With journalist Jordan, Rodman recalls her preteen summers on Cape Cod with a younger sister and a mother “so self-absorbed that she unwittingly left her children in the care of a psychopath.” For a book about vulnerable children—a topic that usually tugs the heartstrings—the narrative is not as affecting as one would expect. One strand tells the story of Antone “Tony” Costa, a handyman “who just about everybody considered the friendly, even charming guy next door”—until he was convicted of the murders of Patricia Walsh and Mary Anne Wysocki and believed to have killed at least three other women. A second strand involves Rodman’s painful relationship with her distracted mother, who worked as a tourist-season motel housekeeper and often let Costa take her daughters for drives—including to a forest where he had buried his victims—when the author was between the ages of 8 and 10. The two threads alternate in a briskly written text that isn’t for the faint of heart: Costa committed gruesome dismemberments and other sadistic acts about which the adult Rodman has understandably had nightmares. Yet the story is curiously lacking in drama, in part because the book doesn’t reveal the author to have been in serious danger of harm from Costa.
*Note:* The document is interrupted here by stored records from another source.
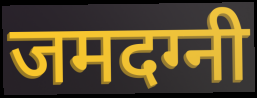
जमदग्नी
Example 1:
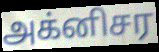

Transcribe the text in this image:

அக்னிசர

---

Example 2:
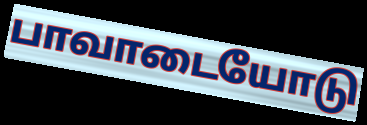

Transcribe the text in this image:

பாவாடையோடு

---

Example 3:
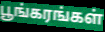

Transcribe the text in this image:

பூங்கரங்கள்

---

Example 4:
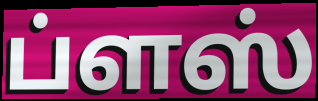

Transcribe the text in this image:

ப்ளஸ்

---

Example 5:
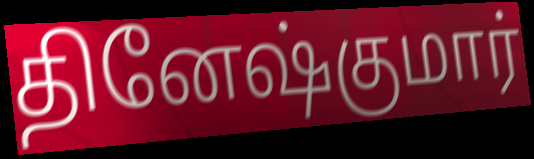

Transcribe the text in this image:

தினேஷ்குமார்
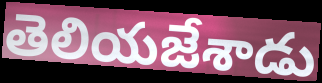
తెలియజేశాడు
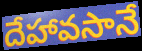
దేహావసానే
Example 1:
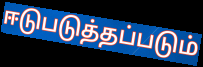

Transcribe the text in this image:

ஈடுபடுத்தப்படும்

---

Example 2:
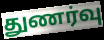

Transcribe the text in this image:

துணர்வு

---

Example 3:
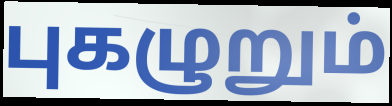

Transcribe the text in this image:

புகழுறும்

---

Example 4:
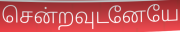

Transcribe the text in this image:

சென்றவுடனேயே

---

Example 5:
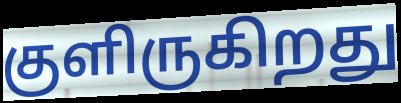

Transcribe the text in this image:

குளிருகிறது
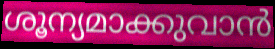
ശൂന്യമാക്കുവാൻ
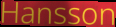
Hansson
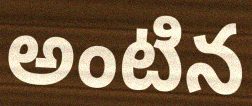
అంటిన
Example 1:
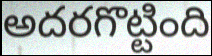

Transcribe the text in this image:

అదరగొట్టింది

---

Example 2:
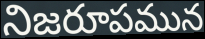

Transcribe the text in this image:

నిజరూపమున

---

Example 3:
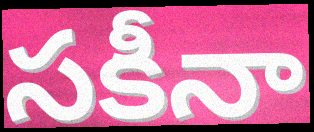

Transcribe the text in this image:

సకీనా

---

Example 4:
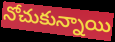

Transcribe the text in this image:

నోచుకున్నాయి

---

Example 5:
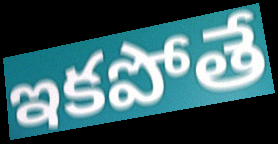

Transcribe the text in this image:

ఇకపోతే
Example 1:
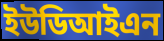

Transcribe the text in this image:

ইউডিআইএন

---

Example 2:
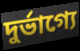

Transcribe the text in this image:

দুর্ভাগ্যে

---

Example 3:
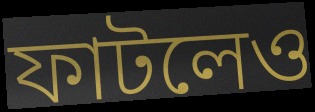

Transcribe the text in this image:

ফাটলেও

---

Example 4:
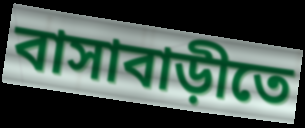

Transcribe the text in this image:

বাসাবাড়ীতে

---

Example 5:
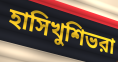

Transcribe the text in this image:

হাসিখুশিভরা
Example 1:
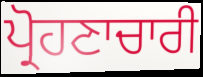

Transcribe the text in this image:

ਪ੍ਰੋਹਣਾਚਾਰੀ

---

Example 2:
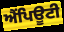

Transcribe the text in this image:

ਐਂਪਿਊਟੀ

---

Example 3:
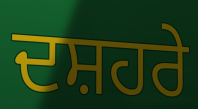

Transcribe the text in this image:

ਦਸ਼ਹਰੇ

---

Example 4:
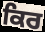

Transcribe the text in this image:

ਕਿਰ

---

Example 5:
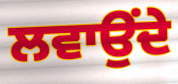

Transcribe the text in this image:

ਲਵਾਉਂਦੇ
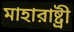
মাহারাষ্ট্রী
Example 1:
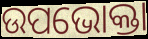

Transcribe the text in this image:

ଉପଭୋକ୍ତା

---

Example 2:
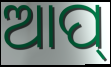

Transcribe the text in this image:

ଆପ୍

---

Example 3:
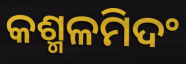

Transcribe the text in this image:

କଶ୍ମଳମିଦଂ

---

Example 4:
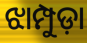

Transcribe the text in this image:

ଝାମ୍ପୁଡ଼ା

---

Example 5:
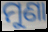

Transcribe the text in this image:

ମୁଣା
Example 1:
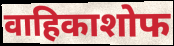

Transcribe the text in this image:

वाहिकाशोफ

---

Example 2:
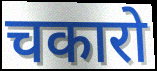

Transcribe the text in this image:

चकारो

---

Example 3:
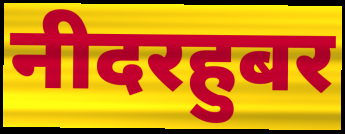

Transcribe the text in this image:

नीदरहुबर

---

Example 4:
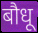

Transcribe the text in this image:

बौधू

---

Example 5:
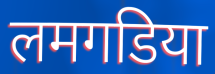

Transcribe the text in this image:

लमगडिया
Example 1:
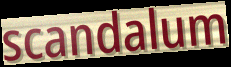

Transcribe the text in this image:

scandalum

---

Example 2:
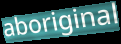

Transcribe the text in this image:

aboriginal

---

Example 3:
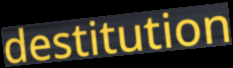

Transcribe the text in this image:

destitution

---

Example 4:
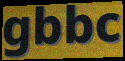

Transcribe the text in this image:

gbbc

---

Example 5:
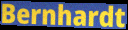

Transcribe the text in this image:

Bernhardt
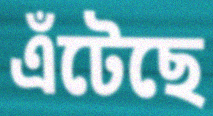
এঁটেছে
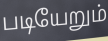
படியேறும்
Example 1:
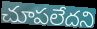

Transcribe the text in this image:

చూపలేదని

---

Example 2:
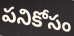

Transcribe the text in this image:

పనికోసం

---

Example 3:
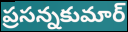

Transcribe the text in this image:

ప్రసన్నకుమార్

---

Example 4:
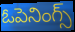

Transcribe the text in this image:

ఓపెనింగ్స్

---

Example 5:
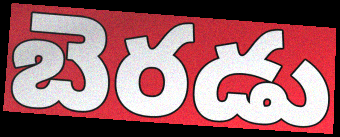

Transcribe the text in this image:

బెరడు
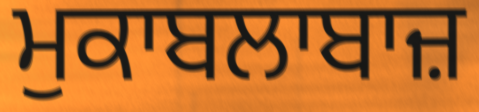
ਮੁਕਾਬਲਾਬਾਜ਼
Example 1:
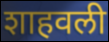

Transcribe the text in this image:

शाहवली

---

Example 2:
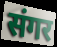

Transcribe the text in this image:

संगर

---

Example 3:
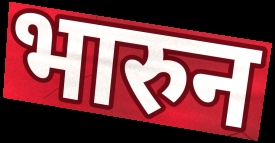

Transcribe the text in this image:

भारुन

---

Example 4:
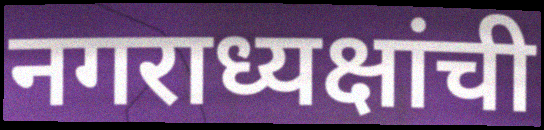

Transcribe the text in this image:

नगराध्यक्षांची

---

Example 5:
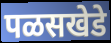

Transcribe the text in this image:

पळसखेडे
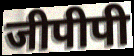
जीपीपी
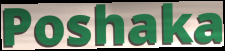
Poshaka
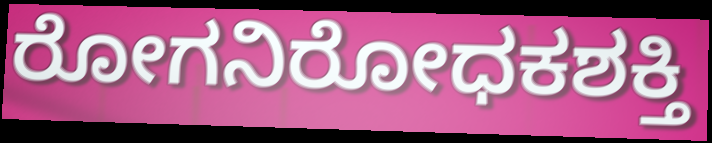
ರೋಗನಿರೋಧಕಶಕ್ತಿ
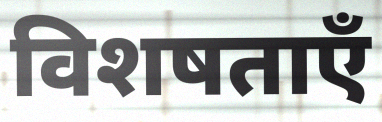
विशषताएँ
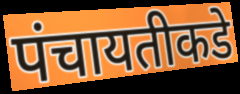
पंचायतीकडे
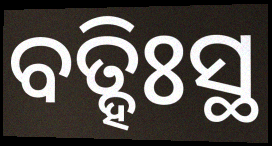
ବତ୍ହିଃସ୍ଥ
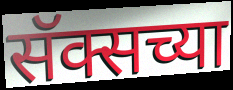
सॅक्सच्या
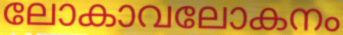
ലോകാവലോകനം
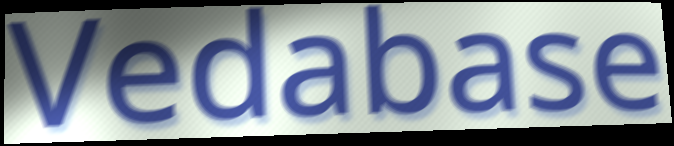
Vedabase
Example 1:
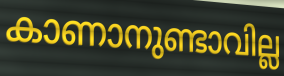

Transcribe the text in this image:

കാണാനുണ്ടാവില്ല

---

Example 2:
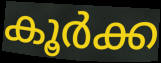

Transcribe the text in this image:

കൂർക്ക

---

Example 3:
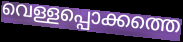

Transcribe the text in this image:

വെള്ളപ്പൊക്കത്തെ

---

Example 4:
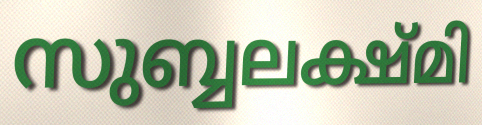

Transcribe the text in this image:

സുബ്ബലക്ഷ്മി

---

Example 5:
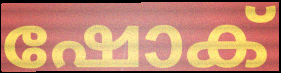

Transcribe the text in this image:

ഷോക്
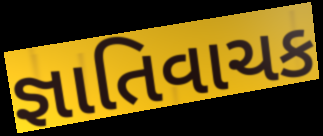
જ્ઞાતિવાચક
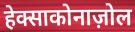
हेक्साकोनाज़ोल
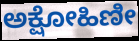
ಅಕ್ಷೋಹಿಣೀ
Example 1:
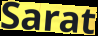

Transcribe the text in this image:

Sarat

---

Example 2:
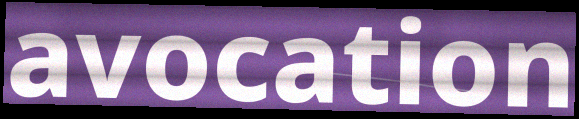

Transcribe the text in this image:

avocation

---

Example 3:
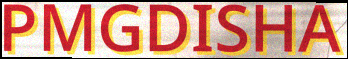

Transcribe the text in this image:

PMGDISHA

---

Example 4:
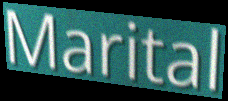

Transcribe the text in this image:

Marital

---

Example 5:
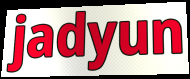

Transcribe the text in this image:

jadyun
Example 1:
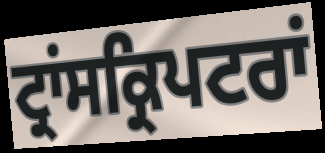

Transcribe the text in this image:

ਟ੍ਰਾਂਸਕ੍ਰਿਪਟਰਾਂ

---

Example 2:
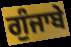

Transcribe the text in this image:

ਗੁੰਜਾਬੇ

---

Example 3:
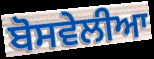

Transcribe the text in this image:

ਬੋਸਵੇਲੀਆ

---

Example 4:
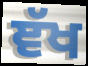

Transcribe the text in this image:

ਞੱਖ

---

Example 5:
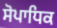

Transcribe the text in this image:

ਸੋਪਾਧਿਕ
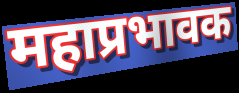
महाप्रभावक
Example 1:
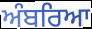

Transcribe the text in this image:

ਅੰਬਰਿਆ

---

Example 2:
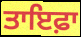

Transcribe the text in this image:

ਤਾਇਫ਼ਾ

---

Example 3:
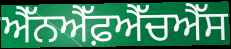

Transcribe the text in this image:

ਐੱਨਐੱਫ਼ਐੱਚਐੱਸ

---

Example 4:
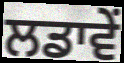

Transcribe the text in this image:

ਲਡਾਵੇਂ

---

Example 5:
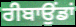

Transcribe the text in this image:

ਰੀਬਾਉਂਡਾਂ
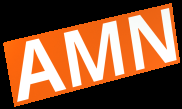
AMN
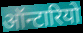
ऑन्टारियो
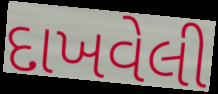
દાખવેલી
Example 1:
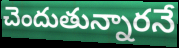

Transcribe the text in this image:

చెందుతున్నారనే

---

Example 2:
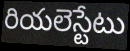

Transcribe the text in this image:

రియలెస్టేటు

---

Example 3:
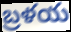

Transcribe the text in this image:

బ్రళయ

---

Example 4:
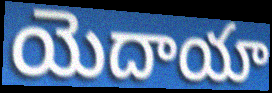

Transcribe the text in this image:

యెదాయా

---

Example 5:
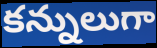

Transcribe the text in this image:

కన్నులుగా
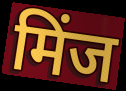
मिंज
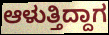
ಆಳುತ್ತಿದ್ದಾಗ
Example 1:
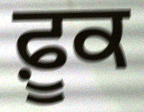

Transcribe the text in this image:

ਫ਼ੂਕ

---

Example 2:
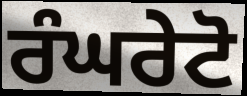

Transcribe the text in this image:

ਰੰਘਰੇਟੋ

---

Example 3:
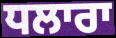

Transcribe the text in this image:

ਧਲਾਰਾ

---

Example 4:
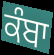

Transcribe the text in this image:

ਕੰਬਾ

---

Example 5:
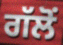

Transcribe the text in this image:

ਗੱਲੋਂ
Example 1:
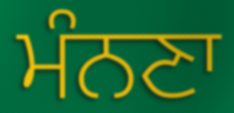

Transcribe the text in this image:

ਮੰਨਣਾ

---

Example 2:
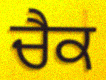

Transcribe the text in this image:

ਚੈਕ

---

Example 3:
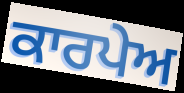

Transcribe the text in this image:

ਕਾਰਪੇਅ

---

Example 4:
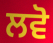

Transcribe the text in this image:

ਲਵੋ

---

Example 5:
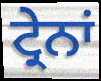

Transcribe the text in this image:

ਟ੍ਰੇਨਾਂ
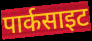
पार्कसाइट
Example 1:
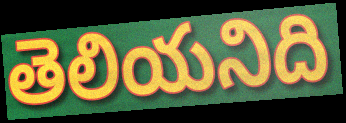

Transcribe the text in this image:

తెలియనిది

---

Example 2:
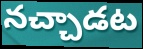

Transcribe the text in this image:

నచ్చాడట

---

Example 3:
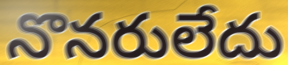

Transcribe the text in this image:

నొనరులేదు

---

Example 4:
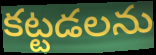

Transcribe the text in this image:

కట్టడలను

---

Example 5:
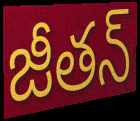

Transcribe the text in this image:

జీతన్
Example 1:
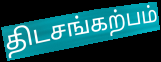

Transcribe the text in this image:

திடசங்கற்பம்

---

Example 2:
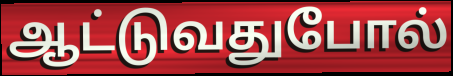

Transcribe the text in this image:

ஆட்டுவதுபோல்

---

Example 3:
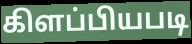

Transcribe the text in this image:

கிளப்பியபடி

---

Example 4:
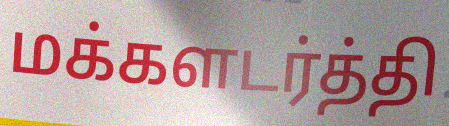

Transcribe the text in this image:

மக்களடர்த்தி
In the absence of high suspense, the authors try to pump up the tension with pulpy clichés (“his blood went cold”), stilted dialogue (“That kid is trouble….Mark my words”), and a deceptive-appearances theme familiar to the genre. The most noteworthy material appears in an epilogue, where, after excellent detective work, Jordan and Rodman establish conclusively that Costa did not kill three women he was suspected of murdering—a payoff that for followers of the case may be worth the 300-page wait.
A grisly but low-impact tale of horrific crimes and their impact on the author.